All pubs within the city centre and beyond.
A history of Manchester's hundreds of lost pubs.

Wednesday, 5 September 2012

Victoria, Crown Square

Victoria, Crown Square. Copyright (c) Manchester Local Image Collection..

The Victoria was at the other end of Crown Square to the Stanneylands Vth, part of an office block, possibly a barristers chambers.  This Tetley's pub had a ground floor entrance and you went up some stairs to the bar on the first floor.  Mike Coatman remembers the Victoria having a unique atmosphere: "It was frequented by defendants from the Magistrates and Crown Courts, together with the solicitors and barristers who were prosecuting or defending them."
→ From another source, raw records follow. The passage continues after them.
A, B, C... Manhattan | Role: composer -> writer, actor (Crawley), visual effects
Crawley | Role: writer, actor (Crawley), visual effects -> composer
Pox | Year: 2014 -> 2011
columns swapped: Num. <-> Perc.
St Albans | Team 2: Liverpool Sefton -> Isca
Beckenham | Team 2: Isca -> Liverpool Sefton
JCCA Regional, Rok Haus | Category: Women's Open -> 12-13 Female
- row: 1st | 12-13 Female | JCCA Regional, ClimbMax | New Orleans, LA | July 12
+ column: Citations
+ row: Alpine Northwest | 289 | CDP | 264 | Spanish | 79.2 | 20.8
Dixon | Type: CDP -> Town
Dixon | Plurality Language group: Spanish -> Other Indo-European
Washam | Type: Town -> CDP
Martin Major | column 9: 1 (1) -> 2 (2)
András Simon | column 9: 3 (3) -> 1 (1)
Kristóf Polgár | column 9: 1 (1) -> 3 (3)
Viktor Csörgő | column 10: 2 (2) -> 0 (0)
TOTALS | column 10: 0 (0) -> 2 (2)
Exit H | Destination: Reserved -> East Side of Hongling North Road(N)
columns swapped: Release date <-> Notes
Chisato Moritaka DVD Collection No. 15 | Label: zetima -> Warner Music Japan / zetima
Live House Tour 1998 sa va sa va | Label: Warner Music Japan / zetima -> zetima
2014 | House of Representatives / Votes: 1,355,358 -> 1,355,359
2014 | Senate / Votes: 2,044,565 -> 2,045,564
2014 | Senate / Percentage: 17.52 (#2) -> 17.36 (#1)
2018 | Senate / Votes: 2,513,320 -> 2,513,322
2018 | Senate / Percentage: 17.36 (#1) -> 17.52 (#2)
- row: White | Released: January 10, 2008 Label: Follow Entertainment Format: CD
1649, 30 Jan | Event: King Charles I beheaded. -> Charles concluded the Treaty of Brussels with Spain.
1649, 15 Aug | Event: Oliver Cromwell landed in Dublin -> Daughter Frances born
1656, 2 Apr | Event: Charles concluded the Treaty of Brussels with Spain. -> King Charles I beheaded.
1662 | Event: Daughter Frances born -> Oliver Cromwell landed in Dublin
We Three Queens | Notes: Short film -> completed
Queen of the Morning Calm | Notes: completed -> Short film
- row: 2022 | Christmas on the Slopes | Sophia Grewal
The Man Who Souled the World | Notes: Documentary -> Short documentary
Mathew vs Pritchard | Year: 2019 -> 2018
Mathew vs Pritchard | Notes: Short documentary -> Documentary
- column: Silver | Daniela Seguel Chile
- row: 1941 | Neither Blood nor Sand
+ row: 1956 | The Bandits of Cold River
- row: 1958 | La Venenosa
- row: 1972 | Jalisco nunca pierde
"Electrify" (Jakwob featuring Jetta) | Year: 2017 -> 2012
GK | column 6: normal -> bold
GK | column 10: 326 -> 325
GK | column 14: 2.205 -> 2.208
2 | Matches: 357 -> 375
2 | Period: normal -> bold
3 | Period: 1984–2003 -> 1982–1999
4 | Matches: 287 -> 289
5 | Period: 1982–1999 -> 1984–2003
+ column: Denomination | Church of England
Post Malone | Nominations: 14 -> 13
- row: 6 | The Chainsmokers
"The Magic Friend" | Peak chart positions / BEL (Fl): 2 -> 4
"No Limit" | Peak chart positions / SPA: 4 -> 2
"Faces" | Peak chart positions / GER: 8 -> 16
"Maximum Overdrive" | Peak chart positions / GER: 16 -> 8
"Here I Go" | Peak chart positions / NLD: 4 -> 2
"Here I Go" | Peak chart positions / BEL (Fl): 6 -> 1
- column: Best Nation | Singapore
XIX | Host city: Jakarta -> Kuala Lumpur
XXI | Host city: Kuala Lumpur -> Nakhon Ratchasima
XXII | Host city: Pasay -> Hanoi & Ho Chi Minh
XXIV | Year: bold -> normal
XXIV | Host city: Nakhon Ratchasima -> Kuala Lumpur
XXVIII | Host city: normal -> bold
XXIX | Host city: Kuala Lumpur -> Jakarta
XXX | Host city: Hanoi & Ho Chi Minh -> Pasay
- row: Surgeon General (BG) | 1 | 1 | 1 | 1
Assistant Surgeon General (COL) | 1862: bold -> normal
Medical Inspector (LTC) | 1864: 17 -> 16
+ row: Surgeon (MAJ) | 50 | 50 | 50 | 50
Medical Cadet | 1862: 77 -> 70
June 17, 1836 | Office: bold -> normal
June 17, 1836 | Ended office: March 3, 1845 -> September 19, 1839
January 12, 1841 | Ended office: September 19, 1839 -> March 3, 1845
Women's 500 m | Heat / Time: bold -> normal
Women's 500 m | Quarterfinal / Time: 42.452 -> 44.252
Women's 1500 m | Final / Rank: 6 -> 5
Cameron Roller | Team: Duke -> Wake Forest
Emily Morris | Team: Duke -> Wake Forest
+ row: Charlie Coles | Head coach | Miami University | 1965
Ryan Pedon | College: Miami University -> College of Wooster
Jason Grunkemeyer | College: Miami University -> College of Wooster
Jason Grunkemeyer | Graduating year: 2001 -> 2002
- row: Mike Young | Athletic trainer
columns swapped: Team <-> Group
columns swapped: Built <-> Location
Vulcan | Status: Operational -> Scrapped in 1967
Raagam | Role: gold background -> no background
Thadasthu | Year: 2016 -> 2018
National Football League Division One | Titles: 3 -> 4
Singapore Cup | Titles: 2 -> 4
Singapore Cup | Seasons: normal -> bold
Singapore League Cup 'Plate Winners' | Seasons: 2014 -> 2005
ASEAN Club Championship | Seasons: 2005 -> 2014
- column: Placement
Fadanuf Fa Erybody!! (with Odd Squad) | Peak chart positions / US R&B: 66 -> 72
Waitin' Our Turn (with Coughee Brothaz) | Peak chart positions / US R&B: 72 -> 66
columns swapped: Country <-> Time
The photo of the Victoria shown above was taken by H. Milligan in the 1970s and is Copyright Manchester Local Image Collection.  Displaying the image adheres to their policy of allowing not-for-profit sites to display a limited number of images in low resolution.  Please click here for information on the photo, and here for a larger, higher resolution image.  The Archive Collection is a fantastic resource - just type in a street name or location and up pops some fantastic old pictures.

1 comment:

  1. I worked at the Vic from about 87 - 89 by which time it was owned and run by a company called Dorbiere ( that also ran Brahms and Liszt and a few others in and around Manchester. ) When I was there the pub consisted of the ground floor ( in through that entrance and turn left ) which was quite large and curved around the bar into a back room with a TV and two pool tables. This was popular with MEN printers who used to come in for quick pints on their breaks and used to get special prices. The main downstairs room was full of people using the courts in the day as well as tech staff from Granada ( Grips, cameramen etc) At night it was mostly backstage staff from the Opera House - they would come in before and after the show, and often in between as well depending on their workloads, and of course, printers would be around all the time - the presses were run 24 hours a day and they had their own way in through one of our fire exits - we were in teh same building.
    Upstairs was open at lunchtimes but very quiet with mostly some legal types and journalists from MEN ( Printers downstairs, journos up ) but at weekends it was open for functions in the evenings. Wer used to do a night for gay women on the first Saturday of every month and this didn't sit well with the boss who was a devout catholic lady in her sixties, so she used to make sure the curtains were drawn in case someone saw the sinful goings on.
    The beer cellar was under the ground floor and it was a bloody long run on a saturday night when the Fosters ran out.